Methods Documentation

addQuad(quad, fieldFunc, z_center_of_field)[source]#: Adds the quad with the field function and the position. The position of the quad is relative to the center of the parent rf gap node.

getAxisFieldRF_Gap()[source]#: It returns the AxisFieldRF_Gap instance for this gap.

getBaseRF_Gap()[source]#: It returns the BaseRF_Gap instance for this gap.

getEzFiled(z)[source]#: Returns the Ez field on the axis of the RF gap in V/m.

getEzFiledInternal(z, rfCavity, E0L, rf_ampl)[source]#: Returns the Ez field on the axis of the RF gap in V/m.

getPhaseVsPositionFuncion()[source]#: Retuns the RF gap function phase vs. postion.

getPosAndQuad_Arr()[source]#: Return the array with pairs: the quad and the position of its center.

getQuads()[source]#: Returns the list of quads in this node.

getRF_Cavity()[source]#: Returns the parent RF Cavity.

getTotalField(z_from_center)[source]#: Returns the combined field of all overlapping quads. z_from_center - is a distance from the center of the parent RF gap node.

getTotalFieldDerivative(z_from_center)[source]#: Returns the combined derivative of the field of all overlapping quads. z_from_center - is a distance from the center of the parent RF gap node.

getUseLongitudinalFieldOfQuad()[source]#: If we going to use the longitudinal magnetic field component of quad

getZ_Min_Max()[source]#: Returns the tuple (z_min,z_max) with the limits of the axis field. These parameters define the length of the node. The center of the node is at 0.

getZ_Step()[source]#: Returns the longitudinal step during the tracking.

isNodeInReversedLattice()[source]#: Returns True if this node in the reversed lattice or False if it otherwise.

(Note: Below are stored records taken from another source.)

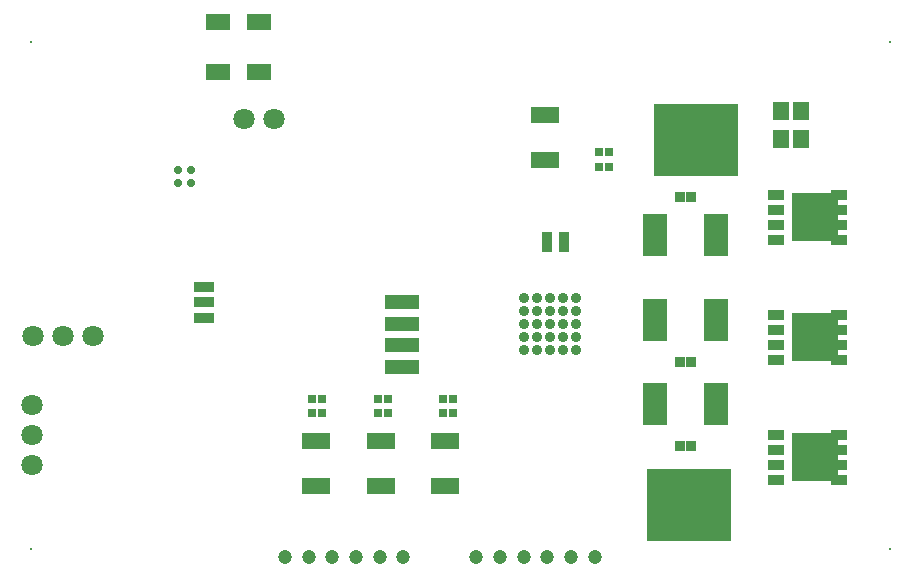
<source format=gbs>
G04 Layer_Color=16711935*
%FSLAX25Y25*%
%MOIN*%
G70*
G01*
G75*
%ADD61R,0.03162X0.02965*%
%ADD64R,0.05524X0.06312*%
%ADD66R,0.28359X0.24422*%
%ADD67R,0.03241X0.03398*%
%ADD68R,0.03398X0.03241*%
%ADD69R,0.09265X0.05800*%
%ADD90R,0.05800X0.03202*%
%ADD91R,0.15800X0.16194*%
%ADD93C,0.07099*%
%ADD94C,0.04737*%
%ADD95C,0.00800*%
%ADD96C,0.02768*%
%ADD97C,0.03556*%
%ADD98R,0.07965X0.05800*%
%ADD99R,0.07887X0.14186*%
%ADD100R,0.11824X0.05131*%
D61*
X516732Y345669D02*
D03*
X520079D02*
D03*
X520177Y340945D02*
D03*
X516831D02*
D03*
X542126D02*
D03*
X538779D02*
D03*
X538878Y345669D02*
D03*
X542224D02*
D03*
X563878Y340945D02*
D03*
X560532D02*
D03*
Y345669D02*
D03*
X563878D02*
D03*
X612500Y422835D02*
D03*
X615846D02*
D03*
Y427953D02*
D03*
X612500D02*
D03*
D64*
X679724Y432283D02*
D03*
X673032D02*
D03*
X679724Y441535D02*
D03*
X673032D02*
D03*
D66*
X642520Y310236D02*
D03*
X644882Y432087D02*
D03*
D67*
X595276Y396299D02*
D03*
Y399764D02*
D03*
X600787Y396299D02*
D03*
Y399764D02*
D03*
D68*
X482598Y382874D02*
D03*
X479134D02*
D03*
X482598Y377953D02*
D03*
X479134D02*
D03*
X482598Y372638D02*
D03*
X479134D02*
D03*
X643071Y329921D02*
D03*
X639606D02*
D03*
X643071Y357874D02*
D03*
X639606D02*
D03*
X643071Y412992D02*
D03*
X639606D02*
D03*
D69*
X594488Y425197D02*
D03*
Y440158D02*
D03*
X561024Y331496D02*
D03*
Y316535D02*
D03*
X539764Y331496D02*
D03*
Y316535D02*
D03*
X518110Y331496D02*
D03*
Y316535D02*
D03*
D90*
X671496Y398661D02*
D03*
Y413661D02*
D03*
Y403661D02*
D03*
Y408661D02*
D03*
X692520Y398661D02*
D03*
Y413661D02*
D03*
Y403661D02*
D03*
Y408661D02*
D03*
X671496Y318622D02*
D03*
Y333622D02*
D03*
Y323622D02*
D03*
Y328622D02*
D03*
X692520Y318622D02*
D03*
Y333622D02*
D03*
Y323622D02*
D03*
Y328622D02*
D03*
X671496Y358780D02*
D03*
Y373780D02*
D03*
Y363779D02*
D03*
Y368779D02*
D03*
X692520Y358780D02*
D03*
Y373780D02*
D03*
Y363779D02*
D03*
Y368779D02*
D03*
D91*
X684496Y406161D02*
D03*
Y326122D02*
D03*
Y366280D02*
D03*
D93*
X423622Y323701D02*
D03*
Y333701D02*
D03*
Y343701D02*
D03*
X504095Y438976D02*
D03*
X494095D02*
D03*
X423858Y366535D02*
D03*
X433858D02*
D03*
X443858D02*
D03*
D94*
X611024Y292913D02*
D03*
X595276D02*
D03*
X587402D02*
D03*
X579528D02*
D03*
X603150D02*
D03*
X571654D02*
D03*
X547244D02*
D03*
X531496D02*
D03*
X523622D02*
D03*
X515748D02*
D03*
X539370D02*
D03*
X507874D02*
D03*
D95*
X423228Y464567D02*
D03*
Y295669D02*
D03*
X709449D02*
D03*
Y464567D02*
D03*
D96*
X476575Y417520D02*
D03*
X472244D02*
D03*
X476575Y421850D02*
D03*
X472244D02*
D03*
D97*
X587402Y379134D02*
D03*
X591732D02*
D03*
X596063D02*
D03*
X600394D02*
D03*
X604724D02*
D03*
X587402Y374803D02*
D03*
X591732D02*
D03*
X596063D02*
D03*
X600394D02*
D03*
X604724D02*
D03*
X587402Y370472D02*
D03*
X591732D02*
D03*
X596063D02*
D03*
X600394D02*
D03*
X604724D02*
D03*
X587402Y366142D02*
D03*
X591732D02*
D03*
X596063D02*
D03*
X600394D02*
D03*
X604724D02*
D03*
X587402Y361811D02*
D03*
X591732D02*
D03*
X596063D02*
D03*
X600394D02*
D03*
X604724D02*
D03*
D98*
X499213Y471260D02*
D03*
Y454567D02*
D03*
X485433Y471260D02*
D03*
Y454567D02*
D03*
D99*
X631102Y372047D02*
D03*
X651575D02*
D03*
X631102Y344094D02*
D03*
X651575D02*
D03*
X631102Y400394D02*
D03*
X651575D02*
D03*
D100*
X546850Y363517D02*
D03*
Y356299D02*
D03*
Y370735D02*
D03*
Y377953D02*
D03*
M02*

</source>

reverseOrderNodeSpecific()[source]#: This method is used for a lattice reversal and a bunch backtracking This is a node type specific method. The implementation of the abstract method of AccNode class from the top level lattice package.

setLinacTracker(switch=True)[source]#: This method will switch RF gap model to slower one where transformations coefficients are calculated for each particle in the bunch.

setUseLongitudinalFieldOfQuad(use)[source]#: If we going to use the longitudinal magnetic field component of quad

setZ_Min_Max(z_min, z_max)[source]#: Sets the actual longitudinal sizes of the node. It is used for small correction of the length to avoid fields overlapping from neighbouring gaps.

setZ_Step(z_step)[source]#

track(paramsDict)[source]#: The AxisFieldRF_Gap class implementation of the AccNode class track(probe) method. User have to track the design bunch first to setup all gaps arrival time.

trackDesign(paramsDict)[source]#: The method is tracking the design synchronous particle through the RF Gap. If the gap is a first gap in the cavity we put the arrival time as a cavity parameter. The pair of the cavity design phase and this arrival time at the first gap are used during the real bunch tracking.